SHORT TASK:
Copy all the records below, changing every "TeensyDist" to "TeensyAmp" and leaving the rest untouched.

RECORDS PROVIDED:
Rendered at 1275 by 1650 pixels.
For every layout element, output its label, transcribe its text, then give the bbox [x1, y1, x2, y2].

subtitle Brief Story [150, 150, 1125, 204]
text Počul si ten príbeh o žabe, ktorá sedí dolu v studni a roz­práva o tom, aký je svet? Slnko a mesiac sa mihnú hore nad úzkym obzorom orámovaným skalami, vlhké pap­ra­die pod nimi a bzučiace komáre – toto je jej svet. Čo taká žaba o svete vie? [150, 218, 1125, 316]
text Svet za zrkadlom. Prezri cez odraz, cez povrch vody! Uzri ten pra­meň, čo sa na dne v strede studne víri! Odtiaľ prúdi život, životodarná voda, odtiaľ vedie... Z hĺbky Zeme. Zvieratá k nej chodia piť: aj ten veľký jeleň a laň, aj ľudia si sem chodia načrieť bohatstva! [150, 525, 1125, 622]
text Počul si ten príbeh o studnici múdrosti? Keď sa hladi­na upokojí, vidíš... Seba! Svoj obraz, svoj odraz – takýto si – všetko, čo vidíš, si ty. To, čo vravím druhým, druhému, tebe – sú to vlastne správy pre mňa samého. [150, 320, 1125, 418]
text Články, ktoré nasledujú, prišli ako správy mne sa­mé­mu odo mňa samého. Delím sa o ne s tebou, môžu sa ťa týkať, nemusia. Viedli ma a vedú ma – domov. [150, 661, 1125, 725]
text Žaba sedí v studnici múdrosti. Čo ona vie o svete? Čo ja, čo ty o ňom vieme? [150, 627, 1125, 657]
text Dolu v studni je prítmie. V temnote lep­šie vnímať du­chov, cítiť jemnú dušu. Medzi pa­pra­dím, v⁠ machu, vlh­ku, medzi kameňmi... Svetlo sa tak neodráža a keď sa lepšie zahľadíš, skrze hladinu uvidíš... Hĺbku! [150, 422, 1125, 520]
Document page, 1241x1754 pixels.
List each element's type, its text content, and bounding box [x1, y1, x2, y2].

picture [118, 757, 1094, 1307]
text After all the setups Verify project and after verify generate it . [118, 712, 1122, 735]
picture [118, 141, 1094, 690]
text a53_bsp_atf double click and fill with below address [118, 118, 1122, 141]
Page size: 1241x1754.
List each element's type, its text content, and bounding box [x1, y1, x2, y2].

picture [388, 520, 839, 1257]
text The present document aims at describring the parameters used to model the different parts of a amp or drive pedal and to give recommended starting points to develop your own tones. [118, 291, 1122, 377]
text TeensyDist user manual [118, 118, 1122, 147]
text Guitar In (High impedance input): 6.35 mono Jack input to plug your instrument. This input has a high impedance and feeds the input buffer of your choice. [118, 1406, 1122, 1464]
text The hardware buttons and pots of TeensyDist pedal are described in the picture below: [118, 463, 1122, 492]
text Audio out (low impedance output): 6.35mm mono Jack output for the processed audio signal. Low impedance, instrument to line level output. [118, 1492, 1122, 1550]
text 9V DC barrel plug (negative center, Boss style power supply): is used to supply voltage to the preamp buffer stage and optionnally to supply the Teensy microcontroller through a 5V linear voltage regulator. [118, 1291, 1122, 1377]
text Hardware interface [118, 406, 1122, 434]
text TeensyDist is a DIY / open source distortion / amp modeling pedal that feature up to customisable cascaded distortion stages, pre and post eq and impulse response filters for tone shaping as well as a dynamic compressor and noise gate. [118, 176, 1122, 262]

RESULT BELOW:
Rendered at 1275 by 1650 pixels.
For every layout element, output its label, transcribe its text, then give the bbox [x1, y1, x2, y2].

subtitle Brief Story [150, 150, 1125, 204]
text Počul si ten príbeh o žabe, ktorá sedí dolu v studni a roz­práva o tom, aký je svet? Slnko a mesiac sa mihnú hore nad úzkym obzorom orámovaným skalami, vlhké pap­ra­die pod nimi a bzučiace komáre – toto je jej svet. Čo taká žaba o svete vie? [150, 218, 1125, 316]
text Svet za zrkadlom. Prezri cez odraz, cez povrch vody! Uzri ten pra­meň, čo sa na dne v strede studne víri! Odtiaľ prúdi život, životodarná voda, odtiaľ vedie... Z hĺbky Zeme. Zvieratá k nej chodia piť: aj ten veľký jeleň a laň, aj ľudia si sem chodia načrieť bohatstva! [150, 525, 1125, 622]
text Počul si ten príbeh o studnici múdrosti? Keď sa hladi­na upokojí, vidíš... Seba! Svoj obraz, svoj odraz – takýto si – všetko, čo vidíš, si ty. To, čo vravím druhým, druhému, tebe – sú to vlastne správy pre mňa samého. [150, 320, 1125, 418]
text Články, ktoré nasledujú, prišli ako správy mne sa­mé­mu odo mňa samého. Delím sa o ne s tebou, môžu sa ťa týkať, nemusia. Viedli ma a vedú ma – domov. [150, 661, 1125, 725]
text Žaba sedí v studnici múdrosti. Čo ona vie o svete? Čo ja, čo ty o ňom vieme? [150, 627, 1125, 657]
text Dolu v studni je prítmie. V temnote lep­šie vnímať du­chov, cítiť jemnú dušu. Medzi pa­pra­dím, v⁠ machu, vlh­ku, medzi kameňmi... Svetlo sa tak neodráža a keď sa lepšie zahľadíš, skrze hladinu uvidíš... Hĺbku! [150, 422, 1125, 520]
Document page, 1241x1754 pixels.
List each element's type, its text content, and bounding box [x1, y1, x2, y2].

picture [118, 757, 1094, 1307]
text After all the setups Verify project and after verify generate it . [118, 712, 1122, 735]
picture [118, 141, 1094, 690]
text a53_bsp_atf double click and fill with below address [118, 118, 1122, 141]
Page size: 1241x1754.
List each element's type, its text content, and bounding box [x1, y1, x2, y2].

picture [388, 520, 839, 1257]
text The present document aims at describring the parameters used to model the different parts of a amp or drive pedal and to give recommended starting points to develop your own tones. [118, 291, 1122, 377]
text TeensyAmp user manual [118, 118, 1122, 147]
text Guitar In (High impedance input): 6.35 mono Jack input to plug your instrument. This input has a high impedance and feeds the input buffer of your choice. [118, 1406, 1122, 1464]
text The hardware buttons and pots of TeensyAmp pedal are described in the picture below: [118, 463, 1122, 492]
text Audio out (low impedance output): 6.35mm mono Jack output for the processed audio signal. Low impedance, instrument to line level output. [118, 1492, 1122, 1550]
text 9V DC barrel plug (negative center, Boss style power supply): is used to supply voltage to the preamp buffer stage and optionnally to supply the Teensy microcontroller through a 5V linear voltage regulator. [118, 1291, 1122, 1377]
text Hardware interface [118, 406, 1122, 434]
text TeensyAmp is a DIY / open source distortion / amp modeling pedal that feature up to customisable cascaded distortion stages, pre and post eq and impulse response filters for tone shaping as well as a dynamic compressor and noise gate. [118, 176, 1122, 262]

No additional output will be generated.